Convert every line of the items below into a Markdown table with two columns, Row and Line, numbering each row and putting the line beside its number. Leave out any blank lines.

** Opening Records shown block **

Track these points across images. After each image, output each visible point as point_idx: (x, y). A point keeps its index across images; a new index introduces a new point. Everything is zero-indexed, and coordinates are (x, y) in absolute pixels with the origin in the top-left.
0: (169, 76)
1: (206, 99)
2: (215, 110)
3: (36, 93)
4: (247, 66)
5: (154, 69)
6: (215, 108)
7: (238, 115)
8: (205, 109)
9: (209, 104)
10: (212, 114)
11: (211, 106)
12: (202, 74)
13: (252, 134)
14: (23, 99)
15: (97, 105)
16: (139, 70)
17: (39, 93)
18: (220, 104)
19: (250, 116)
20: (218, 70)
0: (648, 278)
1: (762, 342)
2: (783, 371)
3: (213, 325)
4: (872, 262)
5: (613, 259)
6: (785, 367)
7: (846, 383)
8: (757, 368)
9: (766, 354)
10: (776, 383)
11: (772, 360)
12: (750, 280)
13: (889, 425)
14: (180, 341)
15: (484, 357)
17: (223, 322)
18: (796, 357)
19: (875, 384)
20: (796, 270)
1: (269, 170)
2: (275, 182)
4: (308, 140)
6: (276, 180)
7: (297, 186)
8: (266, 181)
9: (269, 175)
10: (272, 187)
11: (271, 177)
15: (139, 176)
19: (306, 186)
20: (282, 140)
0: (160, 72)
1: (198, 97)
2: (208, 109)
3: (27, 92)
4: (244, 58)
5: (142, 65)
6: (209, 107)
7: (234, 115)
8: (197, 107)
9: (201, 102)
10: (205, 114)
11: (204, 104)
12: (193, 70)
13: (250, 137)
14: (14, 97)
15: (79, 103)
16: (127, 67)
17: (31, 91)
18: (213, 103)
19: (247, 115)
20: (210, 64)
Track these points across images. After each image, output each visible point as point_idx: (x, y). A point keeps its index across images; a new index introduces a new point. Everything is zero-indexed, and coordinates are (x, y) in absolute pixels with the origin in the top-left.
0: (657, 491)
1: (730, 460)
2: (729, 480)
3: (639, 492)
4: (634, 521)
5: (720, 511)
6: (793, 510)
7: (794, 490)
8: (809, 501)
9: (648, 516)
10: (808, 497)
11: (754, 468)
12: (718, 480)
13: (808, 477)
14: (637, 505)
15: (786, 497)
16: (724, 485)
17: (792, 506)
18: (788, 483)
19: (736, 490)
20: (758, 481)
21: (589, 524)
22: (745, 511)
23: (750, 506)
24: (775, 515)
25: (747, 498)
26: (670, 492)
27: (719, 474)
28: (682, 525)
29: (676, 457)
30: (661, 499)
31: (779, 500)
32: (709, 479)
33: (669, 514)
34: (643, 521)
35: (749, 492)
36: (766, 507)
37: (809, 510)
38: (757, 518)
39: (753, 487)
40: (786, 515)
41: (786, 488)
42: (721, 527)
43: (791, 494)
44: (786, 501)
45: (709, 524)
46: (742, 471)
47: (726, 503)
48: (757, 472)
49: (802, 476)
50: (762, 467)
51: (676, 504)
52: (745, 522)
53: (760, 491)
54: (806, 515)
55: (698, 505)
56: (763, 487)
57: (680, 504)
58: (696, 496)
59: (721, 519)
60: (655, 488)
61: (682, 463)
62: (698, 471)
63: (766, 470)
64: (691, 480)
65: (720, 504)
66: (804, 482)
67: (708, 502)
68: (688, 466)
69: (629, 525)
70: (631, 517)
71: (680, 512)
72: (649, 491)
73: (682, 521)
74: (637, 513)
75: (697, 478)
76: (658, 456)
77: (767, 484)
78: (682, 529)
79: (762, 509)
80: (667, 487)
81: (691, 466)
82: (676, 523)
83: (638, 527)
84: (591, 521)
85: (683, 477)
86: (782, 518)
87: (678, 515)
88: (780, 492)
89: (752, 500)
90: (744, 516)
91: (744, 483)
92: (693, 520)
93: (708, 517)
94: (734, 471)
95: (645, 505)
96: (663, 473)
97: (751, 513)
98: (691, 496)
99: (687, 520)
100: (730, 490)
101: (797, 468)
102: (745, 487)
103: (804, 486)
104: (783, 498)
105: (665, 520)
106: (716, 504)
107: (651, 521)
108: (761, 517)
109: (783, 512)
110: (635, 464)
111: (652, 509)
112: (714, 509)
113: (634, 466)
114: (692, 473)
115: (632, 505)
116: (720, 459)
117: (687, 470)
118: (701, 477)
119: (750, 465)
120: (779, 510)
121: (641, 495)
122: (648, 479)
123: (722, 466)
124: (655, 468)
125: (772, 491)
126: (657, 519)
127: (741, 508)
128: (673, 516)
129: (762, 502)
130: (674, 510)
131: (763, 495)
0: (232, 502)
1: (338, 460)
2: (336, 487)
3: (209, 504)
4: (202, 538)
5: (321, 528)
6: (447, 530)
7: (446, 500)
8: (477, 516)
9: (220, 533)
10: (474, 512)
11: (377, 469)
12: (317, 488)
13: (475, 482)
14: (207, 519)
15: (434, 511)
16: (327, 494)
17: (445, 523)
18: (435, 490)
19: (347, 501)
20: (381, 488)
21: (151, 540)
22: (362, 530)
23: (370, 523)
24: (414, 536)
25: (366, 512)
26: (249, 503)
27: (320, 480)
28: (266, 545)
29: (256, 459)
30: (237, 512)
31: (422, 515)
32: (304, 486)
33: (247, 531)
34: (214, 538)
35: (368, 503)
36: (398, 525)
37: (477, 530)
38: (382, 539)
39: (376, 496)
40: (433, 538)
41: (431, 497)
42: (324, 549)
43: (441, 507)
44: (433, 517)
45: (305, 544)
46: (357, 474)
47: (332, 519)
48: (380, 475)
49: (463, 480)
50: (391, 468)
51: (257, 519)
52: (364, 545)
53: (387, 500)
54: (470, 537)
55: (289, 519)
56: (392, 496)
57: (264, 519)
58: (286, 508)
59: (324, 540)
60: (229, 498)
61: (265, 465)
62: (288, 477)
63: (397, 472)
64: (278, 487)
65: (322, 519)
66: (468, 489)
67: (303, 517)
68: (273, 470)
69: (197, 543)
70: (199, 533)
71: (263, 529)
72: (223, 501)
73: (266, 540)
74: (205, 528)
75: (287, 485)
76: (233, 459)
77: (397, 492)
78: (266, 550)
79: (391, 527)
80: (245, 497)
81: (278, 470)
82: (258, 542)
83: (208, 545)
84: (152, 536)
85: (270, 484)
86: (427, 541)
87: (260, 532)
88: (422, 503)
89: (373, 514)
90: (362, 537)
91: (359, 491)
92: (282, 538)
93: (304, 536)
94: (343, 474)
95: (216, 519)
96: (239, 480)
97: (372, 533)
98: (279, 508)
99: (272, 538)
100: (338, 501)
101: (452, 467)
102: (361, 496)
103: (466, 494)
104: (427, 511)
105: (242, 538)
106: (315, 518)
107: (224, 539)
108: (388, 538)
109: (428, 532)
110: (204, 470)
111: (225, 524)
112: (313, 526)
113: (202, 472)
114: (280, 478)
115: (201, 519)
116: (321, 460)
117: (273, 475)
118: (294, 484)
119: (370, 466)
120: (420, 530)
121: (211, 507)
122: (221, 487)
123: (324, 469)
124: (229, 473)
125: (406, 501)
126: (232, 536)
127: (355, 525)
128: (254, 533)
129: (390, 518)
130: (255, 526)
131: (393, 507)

** Closing Records shown block **

_Answer below_
| Row | Line |
|---|---|
| 1 | Track these points across images. After each image, output each visible point as point_idx: (x, y). A point keeps its index across images; a new index introduces a new point. Everything is zero-indexed, and coordinates are (x, y) in absolute pixels with the origin in the top-left. |
| 2 | 0: (169, 76) |
| 3 | 1: (206, 99) |
| 4 | 2: (215, 110) |
| 5 | 3: (36, 93) |
| 6 | 4: (247, 66) |
| 7 | 5: (154, 69) |
| 8 | 6: (215, 108) |
| 9 | 7: (238, 115) |
| 10 | 8: (205, 109) |
| 11 | 9: (209, 104) |
| 12 | 10: (212, 114) |
| 13 | 11: (211, 106) |
| 14 | 12: (202, 74) |
| 15 | 13: (252, 134) |
| 16 | 14: (23, 99) |
| 17 | 15: (97, 105) |
| 18 | 16: (139, 70) |
| 19 | 17: (39, 93) |
| 20 | 18: (220, 104) |
| 21 | 19: (250, 116) |
| 22 | 20: (218, 70) |
| 23 | 0: (648, 278) |
| 24 | 1: (762, 342) |
| 25 | 2: (783, 371) |
| 26 | 3: (213, 325) |
| 27 | 4: (872, 262) |
| 28 | 5: (613, 259) |
| 29 | 6: (785, 367) |
| 30 | 7: (846, 383) |
| 31 | 8: (757, 368) |
| 32 | 9: (766, 354) |
| 33 | 10: (776, 383) |
| 34 | 11: (772, 360) |
| 35 | 12: (750, 280) |
| 36 | 13: (889, 425) |
| 37 | 14: (180, 341) |
| 38 | 15: (484, 357) |
| 39 | 17: (223, 322) |
| 40 | 18: (796, 357) |
| 41 | 19: (875, 384) |
| 42 | 20: (796, 270) |
| 43 | 1: (269, 170) |
| 44 | 2: (275, 182) |
| 45 | 4: (308, 140) |
| 46 | 6: (276, 180) |
| 47 | 7: (297, 186) |
| 48 | 8: (266, 181) |
| 49 | 9: (269, 175) |
| 50 | 10: (272, 187) |
| 51 | 11: (271, 177) |
| 52 | 15: (139, 176) |
| 53 | 19: (306, 186) |
| 54 | 20: (282, 140) |
| 55 | 0: (160, 72) |
| 56 | 1: (198, 97) |
| 57 | 2: (208, 109) |
| 58 | 3: (27, 92) |
| 59 | 4: (244, 58) |
| 60 | 5: (142, 65) |
| 61 | 6: (209, 107) |
| 62 | 7: (234, 115) |
| 63 | 8: (197, 107) |
| 64 | 9: (201, 102) |
| 65 | 10: (205, 114) |
| 66 | 11: (204, 104) |
| 67 | 12: (193, 70) |
| 68 | 13: (250, 137) |
| 69 | 14: (14, 97) |
| 70 | 15: (79, 103) |
| 71 | 16: (127, 67) |
| 72 | 17: (31, 91) |
| 73 | 18: (213, 103) |
| 74 | 19: (247, 115) |
| 75 | 20: (210, 64) |
| 76 | Track these points across images. After each image, output each visible point as point_idx: (x, y). A point keeps its index across images; a new index introduces a new point. Everything is zero-indexed, and coordinates are (x, y) in absolute pixels with the origin in the top-left. |
| 77 | 0: (657, 491) |
| 78 | 1: (730, 460) |
| 79 | 2: (729, 480) |
| 80 | 3: (639, 492) |
| 81 | 4: (634, 521) |
| 82 | 5: (720, 511) |
| 83 | 6: (793, 510) |
| 84 | 7: (794, 490) |
| 85 | 8: (809, 501) |
| 86 | 9: (648, 516) |
| 87 | 10: (808, 497) |
| 88 | 11: (754, 468) |
| 89 | 12: (718, 480) |
| 90 | 13: (808, 477) |
| 91 | 14: (637, 505) |
| 92 | 15: (786, 497) |
| 93 | 16: (724, 485) |
| 94 | 17: (792, 506) |
| 95 | 18: (788, 483) |
| 96 | 19: (736, 490) |
| 97 | 20: (758, 481) |
| 98 | 21: (589, 524) |
| 99 | 22: (745, 511) |
| 100 | 23: (750, 506) |
| 101 | 24: (775, 515) |
| 102 | 25: (747, 498) |
| 103 | 26: (670, 492) |
| 104 | 27: (719, 474) |
| 105 | 28: (682, 525) |
| 106 | 29: (676, 457) |
| 107 | 30: (661, 499) |
| 108 | 31: (779, 500) |
| 109 | 32: (709, 479) |
| 110 | 33: (669, 514) |
| 111 | 34: (643, 521) |
| 112 | 35: (749, 492) |
| 113 | 36: (766, 507) |
| 114 | 37: (809, 510) |
| 115 | 38: (757, 518) |
| 116 | 39: (753, 487) |
| 117 | 40: (786, 515) |
| 118 | 41: (786, 488) |
| 119 | 42: (721, 527) |
| 120 | 43: (791, 494) |
| 121 | 44: (786, 501) |
| 122 | 45: (709, 524) |
| 123 | 46: (742, 471) |
| 124 | 47: (726, 503) |
| 125 | 48: (757, 472) |
| 126 | 49: (802, 476) |
| 127 | 50: (762, 467) |
| 128 | 51: (676, 504) |
| 129 | 52: (745, 522) |
| 130 | 53: (760, 491) |
| 131 | 54: (806, 515) |
| 132 | 55: (698, 505) |
| 133 | 56: (763, 487) |
| 134 | 57: (680, 504) |
| 135 | 58: (696, 496) |
| 136 | 59: (721, 519) |
| 137 | 60: (655, 488) |
| 138 | 61: (682, 463) |
| 139 | 62: (698, 471) |
| 140 | 63: (766, 470) |
| 141 | 64: (691, 480) |
| 142 | 65: (720, 504) |
| 143 | 66: (804, 482) |
| 144 | 67: (708, 502) |
| 145 | 68: (688, 466) |
| 146 | 69: (629, 525) |
| 147 | 70: (631, 517) |
| 148 | 71: (680, 512) |
| 149 | 72: (649, 491) |
| 150 | 73: (682, 521) |
| 151 | 74: (637, 513) |
| 152 | 75: (697, 478) |
| 153 | 76: (658, 456) |
| 154 | 77: (767, 484) |
| 155 | 78: (682, 529) |
| 156 | 79: (762, 509) |
| 157 | 80: (667, 487) |
| 158 | 81: (691, 466) |
| 159 | 82: (676, 523) |
| 160 | 83: (638, 527) |
| 161 | 84: (591, 521) |
| 162 | 85: (683, 477) |
| 163 | 86: (782, 518) |
| 164 | 87: (678, 515) |
| 165 | 88: (780, 492) |
| 166 | 89: (752, 500) |
| 167 | 90: (744, 516) |
| 168 | 91: (744, 483) |
| 169 | 92: (693, 520) |
| 170 | 93: (708, 517) |
| 171 | 94: (734, 471) |
| 172 | 95: (645, 505) |
| 173 | 96: (663, 473) |
| 174 | 97: (751, 513) |
| 175 | 98: (691, 496) |
| 176 | 99: (687, 520) |
| 177 | 100: (730, 490) |
| 178 | 101: (797, 468) |
| 179 | 102: (745, 487) |
| 180 | 103: (804, 486) |
| 181 | 104: (783, 498) |
| 182 | 105: (665, 520) |
| 183 | 106: (716, 504) |
| 184 | 107: (651, 521) |
| 185 | 108: (761, 517) |
| 186 | 109: (783, 512) |
| 187 | 110: (635, 464) |
| 188 | 111: (652, 509) |
| 189 | 112: (714, 509) |
| 190 | 113: (634, 466) |
| 191 | 114: (692, 473) |
| 192 | 115: (632, 505) |
| 193 | 116: (720, 459) |
| 194 | 117: (687, 470) |
| 195 | 118: (701, 477) |
| 196 | 119: (750, 465) |
| 197 | 120: (779, 510) |
| 198 | 121: (641, 495) |
| 199 | 122: (648, 479) |
| 200 | 123: (722, 466) |
| 201 | 124: (655, 468) |
| 202 | 125: (772, 491) |
| 203 | 126: (657, 519) |
| 204 | 127: (741, 508) |
| 205 | 128: (673, 516) |
| 206 | 129: (762, 502) |
| 207 | 130: (674, 510) |
| 208 | 131: (763, 495) |
| 209 | 0: (232, 502) |
| 210 | 1: (338, 460) |
| 211 | 2: (336, 487) |
| 212 | 3: (209, 504) |
| 213 | 4: (202, 538) |
| 214 | 5: (321, 528) |
| 215 | 6: (447, 530) |
| 216 | 7: (446, 500) |
| 217 | 8: (477, 516) |
| 218 | 9: (220, 533) |
| 219 | 10: (474, 512) |
| 220 | 11: (377, 469) |
| 221 | 12: (317, 488) |
| 222 | 13: (475, 482) |
| 223 | 14: (207, 519) |
| 224 | 15: (434, 511) |
| 225 | 16: (327, 494) |
| 226 | 17: (445, 523) |
| 227 | 18: (435, 490) |
| 228 | 19: (347, 501) |
| 229 | 20: (381, 488) |
| 230 | 21: (151, 540) |
| 231 | 22: (362, 530) |
| 232 | 23: (370, 523) |
| 233 | 24: (414, 536) |
| 234 | 25: (366, 512) |
| 235 | 26: (249, 503) |
| 236 | 27: (320, 480) |
| 237 | 28: (266, 545) |
| 238 | 29: (256, 459) |
| 239 | 30: (237, 512) |
| 240 | 31: (422, 515) |
| 241 | 32: (304, 486) |
| 242 | 33: (247, 531) |
| 243 | 34: (214, 538) |
| 244 | 35: (368, 503) |
| 245 | 36: (398, 525) |
| 246 | 37: (477, 530) |
| 247 | 38: (382, 539) |
| 248 | 39: (376, 496) |
| 249 | 40: (433, 538) |
| 250 | 41: (431, 497) |
| 251 | 42: (324, 549) |
| 252 | 43: (441, 507) |
| 253 | 44: (433, 517) |
| 254 | 45: (305, 544) |
| 255 | 46: (357, 474) |
| 256 | 47: (332, 519) |
| 257 | 48: (380, 475) |
| 258 | 49: (463, 480) |
| 259 | 50: (391, 468) |
| 260 | 51: (257, 519) |
| 261 | 52: (364, 545) |
| 262 | 53: (387, 500) |
| 263 | 54: (470, 537) |
| 264 | 55: (289, 519) |
| 265 | 56: (392, 496) |
| 266 | 57: (264, 519) |
| 267 | 58: (286, 508) |
| 268 | 59: (324, 540) |
| 269 | 60: (229, 498) |
| 270 | 61: (265, 465) |
| 271 | 62: (288, 477) |
| 272 | 63: (397, 472) |
| 273 | 64: (278, 487) |
| 274 | 65: (322, 519) |
| 275 | 66: (468, 489) |
| 276 | 67: (303, 517) |
| 277 | 68: (273, 470) |
| 278 | 69: (197, 543) |
| 279 | 70: (199, 533) |
| 280 | 71: (263, 529) |
| 281 | 72: (223, 501) |
| 282 | 73: (266, 540) |
| 283 | 74: (205, 528) |
| 284 | 75: (287, 485) |
| 285 | 76: (233, 459) |
| 286 | 77: (397, 492) |
| 287 | 78: (266, 550) |
| 288 | 79: (391, 527) |
| 289 | 80: (245, 497) |
| 290 | 81: (278, 470) |
| 291 | 82: (258, 542) |
| 292 | 83: (208, 545) |
| 293 | 84: (152, 536) |
| 294 | 85: (270, 484) |
| 295 | 86: (427, 541) |
| 296 | 87: (260, 532) |
| 297 | 88: (422, 503) |
| 298 | 89: (373, 514) |
| 299 | 90: (362, 537) |
| 300 | 91: (359, 491) |
| 301 | 92: (282, 538) |
| 302 | 93: (304, 536) |
| 303 | 94: (343, 474) |
| 304 | 95: (216, 519) |
| 305 | 96: (239, 480) |
| 306 | 97: (372, 533) |
| 307 | 98: (279, 508) |
| 308 | 99: (272, 538) |
| 309 | 100: (338, 501) |
| 310 | 101: (452, 467) |
| 311 | 102: (361, 496) |
| 312 | 103: (466, 494) |
| 313 | 104: (427, 511) |
| 314 | 105: (242, 538) |
| 315 | 106: (315, 518) |
| 316 | 107: (224, 539) |
| 317 | 108: (388, 538) |
| 318 | 109: (428, 532) |
| 319 | 110: (204, 470) |
| 320 | 111: (225, 524) |
| 321 | 112: (313, 526) |
| 322 | 113: (202, 472) |
| 323 | 114: (280, 478) |
| 324 | 115: (201, 519) |
| 325 | 116: (321, 460) |
| 326 | 117: (273, 475) |
| 327 | 118: (294, 484) |
| 328 | 119: (370, 466) |
| 329 | 120: (420, 530) |
| 330 | 121: (211, 507) |
| 331 | 122: (221, 487) |
| 332 | 123: (324, 469) |
| 333 | 124: (229, 473) |
| 334 | 125: (406, 501) |
| 335 | 126: (232, 536) |
| 336 | 127: (355, 525) |
| 337 | 128: (254, 533) |
| 338 | 129: (390, 518) |
| 339 | 130: (255, 526) |
| 340 | 131: (393, 507) |